PoorYorick · 15/01/2018 21:34

OP, you sound as though you've tried very hard to like her (you're a better person than I am), but you don't and never really have.

In my experience, people aren't anywhere near as good at hiding their dislike of someone as they think they are. So it's possible, through no fault of your own because you really have sincerely tried, that your SIL has picked up on the fact you're not keen on her. If that's the case, then what to you is a genuine attempt to get on might, to her, seem insincere and even a bit pushy, since you don't really like each other.

I'd echo LyingWitch's words, and in the meantime, no, you don't need to be bestest buddies, you just need to get on and be civil at family events, which it sounds as though you are. That's all that's required of you.
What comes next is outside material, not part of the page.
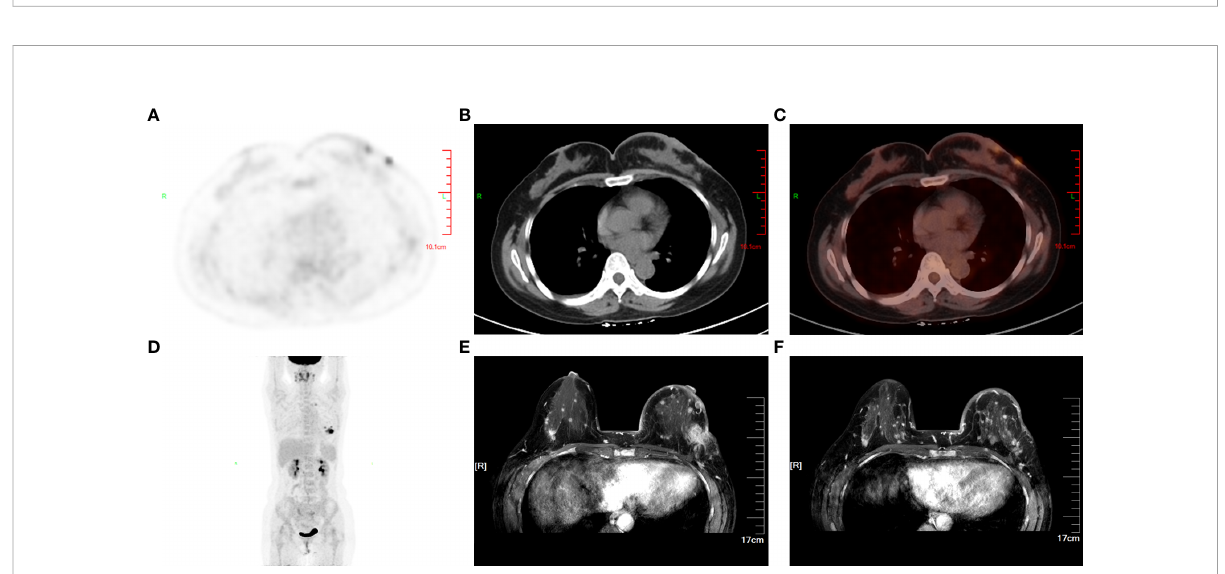
FIGURE 2 Primary lesion and invasive metastasis in the breast. PET/CT (A – D) revealed multiple masses with increased glucose metabolism in the lateral quadrant of the left breast as well as nodules with slightly increased glucose metabolism in the lateral quadrant of the right breast, which indicated aggressive invasion of the primary tumor on the left. MRI (E, F) in axial sections of the patient ’ s breast before chemotherapy showed the primary lesion in the left breast and multiple contralateral breast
Mammylamb · 15/01/2018 21:53

Hi vinni. It might just be that real life gets in the way and she is just really busy. I am really fond of both my sister in laws but hardly ever speak in phone. Just random texts and family meet ups. With a job and kids to look after, investing a lot in friendships just doesn’t happen these days, but my friends know where I am if they need me

AnnaT45 · 15/01/2018 21:56

biocarb I probably have four very close friends who I truly enjoy their company and that were there for me during a very difficult time and vice versa.

I do have lots of friends outside them but I've started to see some less if they bring drama. I.e moaning about the same things and not doing anything about it. I'm so tired of listening to it - am I a bitch?!